** Passage for review follows **
On Mon, Jul 11, 2011 at 9:54 AM, Craig Weinberg <whatsons...@gmail.com>wrote:

> Maybe I should try to condense this a bit. The primary disagreement we
> have is rooted in how we view the relation between feeling, awareness,
> qualia, and meaning, calculation, and complexity. I know from having
> gone through dozens of these conversations that you are likely to
> adhere to your position, which I would characterize as one which
> treats subjective qualities as trivial,


They are not trivial.  If they were, our brains would not require billions
of neurons and quadrillions of connections.


> automatic consequences which
> arise unbidden from "from relations that are defined by
> computations".
>

Yes, as you say below, it is a result of processing.
** End of Passage for review **
** Dataset entries follows **
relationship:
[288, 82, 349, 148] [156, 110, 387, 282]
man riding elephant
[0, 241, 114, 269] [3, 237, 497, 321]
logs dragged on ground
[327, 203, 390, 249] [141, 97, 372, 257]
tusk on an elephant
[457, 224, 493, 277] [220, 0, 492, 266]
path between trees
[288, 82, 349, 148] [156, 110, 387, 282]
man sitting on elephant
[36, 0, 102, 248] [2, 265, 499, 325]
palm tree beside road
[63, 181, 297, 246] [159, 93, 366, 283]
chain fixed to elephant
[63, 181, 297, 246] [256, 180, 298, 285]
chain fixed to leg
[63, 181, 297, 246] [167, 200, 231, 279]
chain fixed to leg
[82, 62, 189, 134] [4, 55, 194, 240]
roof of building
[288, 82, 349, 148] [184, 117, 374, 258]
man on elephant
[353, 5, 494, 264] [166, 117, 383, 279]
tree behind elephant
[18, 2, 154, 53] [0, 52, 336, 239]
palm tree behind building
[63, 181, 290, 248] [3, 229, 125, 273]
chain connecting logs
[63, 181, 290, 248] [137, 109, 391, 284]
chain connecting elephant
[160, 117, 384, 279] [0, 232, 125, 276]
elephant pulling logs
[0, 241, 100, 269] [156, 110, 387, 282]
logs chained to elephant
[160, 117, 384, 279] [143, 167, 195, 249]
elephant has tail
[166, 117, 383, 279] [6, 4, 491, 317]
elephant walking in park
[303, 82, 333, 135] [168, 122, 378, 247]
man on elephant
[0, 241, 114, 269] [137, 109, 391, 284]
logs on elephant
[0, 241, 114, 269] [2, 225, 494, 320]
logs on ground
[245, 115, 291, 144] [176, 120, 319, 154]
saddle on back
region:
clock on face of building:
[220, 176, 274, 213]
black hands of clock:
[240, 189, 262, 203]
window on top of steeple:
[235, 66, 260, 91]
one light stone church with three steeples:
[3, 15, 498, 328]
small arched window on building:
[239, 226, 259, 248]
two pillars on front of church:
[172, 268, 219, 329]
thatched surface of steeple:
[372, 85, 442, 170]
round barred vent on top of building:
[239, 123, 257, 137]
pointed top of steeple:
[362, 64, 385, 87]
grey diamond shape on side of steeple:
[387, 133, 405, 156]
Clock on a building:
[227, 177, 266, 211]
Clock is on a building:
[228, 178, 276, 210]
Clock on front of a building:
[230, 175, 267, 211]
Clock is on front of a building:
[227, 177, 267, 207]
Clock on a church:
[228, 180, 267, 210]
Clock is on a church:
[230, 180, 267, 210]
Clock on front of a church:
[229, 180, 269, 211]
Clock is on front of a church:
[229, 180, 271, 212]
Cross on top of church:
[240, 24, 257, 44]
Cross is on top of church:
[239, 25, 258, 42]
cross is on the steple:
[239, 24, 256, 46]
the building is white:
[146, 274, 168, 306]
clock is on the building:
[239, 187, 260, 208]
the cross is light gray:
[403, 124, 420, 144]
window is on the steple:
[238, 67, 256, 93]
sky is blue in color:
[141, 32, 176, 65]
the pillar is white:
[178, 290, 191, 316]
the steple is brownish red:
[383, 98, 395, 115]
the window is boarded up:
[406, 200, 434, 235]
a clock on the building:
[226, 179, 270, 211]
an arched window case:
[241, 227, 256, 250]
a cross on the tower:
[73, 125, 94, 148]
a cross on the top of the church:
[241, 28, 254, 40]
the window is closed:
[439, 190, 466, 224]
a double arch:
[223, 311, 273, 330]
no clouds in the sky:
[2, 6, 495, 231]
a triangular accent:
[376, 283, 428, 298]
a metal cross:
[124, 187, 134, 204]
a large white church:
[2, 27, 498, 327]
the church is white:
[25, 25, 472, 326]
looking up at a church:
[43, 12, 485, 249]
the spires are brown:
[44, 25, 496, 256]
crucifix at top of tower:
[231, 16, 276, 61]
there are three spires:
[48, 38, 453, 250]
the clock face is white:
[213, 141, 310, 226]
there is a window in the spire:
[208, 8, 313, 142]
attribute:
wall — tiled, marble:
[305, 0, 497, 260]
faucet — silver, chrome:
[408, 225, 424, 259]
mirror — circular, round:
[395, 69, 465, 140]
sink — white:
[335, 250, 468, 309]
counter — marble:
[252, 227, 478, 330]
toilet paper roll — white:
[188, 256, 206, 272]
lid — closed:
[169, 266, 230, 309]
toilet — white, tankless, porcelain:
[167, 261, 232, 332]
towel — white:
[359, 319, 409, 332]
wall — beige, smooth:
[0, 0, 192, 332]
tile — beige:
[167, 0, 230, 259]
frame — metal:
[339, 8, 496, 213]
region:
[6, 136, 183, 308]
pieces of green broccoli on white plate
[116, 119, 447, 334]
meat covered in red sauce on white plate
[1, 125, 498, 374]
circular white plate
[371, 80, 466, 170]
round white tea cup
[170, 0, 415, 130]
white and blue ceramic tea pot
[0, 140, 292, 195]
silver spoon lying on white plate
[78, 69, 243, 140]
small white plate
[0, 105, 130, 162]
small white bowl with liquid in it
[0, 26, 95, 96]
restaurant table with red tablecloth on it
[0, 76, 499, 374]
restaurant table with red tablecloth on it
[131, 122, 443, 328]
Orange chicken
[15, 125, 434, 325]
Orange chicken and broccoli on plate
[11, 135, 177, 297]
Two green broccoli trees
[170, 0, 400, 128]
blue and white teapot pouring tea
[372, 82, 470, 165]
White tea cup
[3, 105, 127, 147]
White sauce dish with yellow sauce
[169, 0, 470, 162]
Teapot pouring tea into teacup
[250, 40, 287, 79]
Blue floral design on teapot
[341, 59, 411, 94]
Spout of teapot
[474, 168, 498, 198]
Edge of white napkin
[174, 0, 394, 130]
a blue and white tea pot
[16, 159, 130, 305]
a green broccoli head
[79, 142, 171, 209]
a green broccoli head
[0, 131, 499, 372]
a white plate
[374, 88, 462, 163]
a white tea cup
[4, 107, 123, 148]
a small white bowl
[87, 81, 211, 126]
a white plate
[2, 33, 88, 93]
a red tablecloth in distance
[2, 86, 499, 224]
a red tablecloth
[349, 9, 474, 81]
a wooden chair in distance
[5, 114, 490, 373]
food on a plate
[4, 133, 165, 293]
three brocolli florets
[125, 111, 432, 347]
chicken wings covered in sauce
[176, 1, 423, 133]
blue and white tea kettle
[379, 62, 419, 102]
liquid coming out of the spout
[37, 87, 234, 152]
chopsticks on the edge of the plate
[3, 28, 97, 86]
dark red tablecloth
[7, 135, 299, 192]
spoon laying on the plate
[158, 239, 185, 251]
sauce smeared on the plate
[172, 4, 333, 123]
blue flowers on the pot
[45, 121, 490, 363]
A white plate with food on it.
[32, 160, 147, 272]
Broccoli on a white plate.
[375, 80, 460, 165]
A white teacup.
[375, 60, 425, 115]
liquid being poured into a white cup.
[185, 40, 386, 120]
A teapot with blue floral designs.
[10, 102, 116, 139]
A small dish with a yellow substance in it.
** End of Dataset entries **
> _What to do_:
[1] Condense the paragraph of the email reply that begins "They are not trivial" into one shorter sentence that keeps its main point.
[2] Output the part of the email reply starting with "They are not" and going on through "result of processing.".
[3] According to the email reply, on what date and at what time did Craig Weinberg write the quoted message?

> _Written responses_:
[1] Subjective qualities are not trivial, or brains would not need billions of neurons and quadrillions of connections.

[2]
They are not trivial.  If they were, our brains would not require billions
of neurons and quadrillions of connections.


> automatic consequences which
> arise unbidden from "from relations that are defined by
> computations".
>

Yes, as you say below, it is a result of processing.

[3] Monday, July 11, 2011, at 9:54 AM.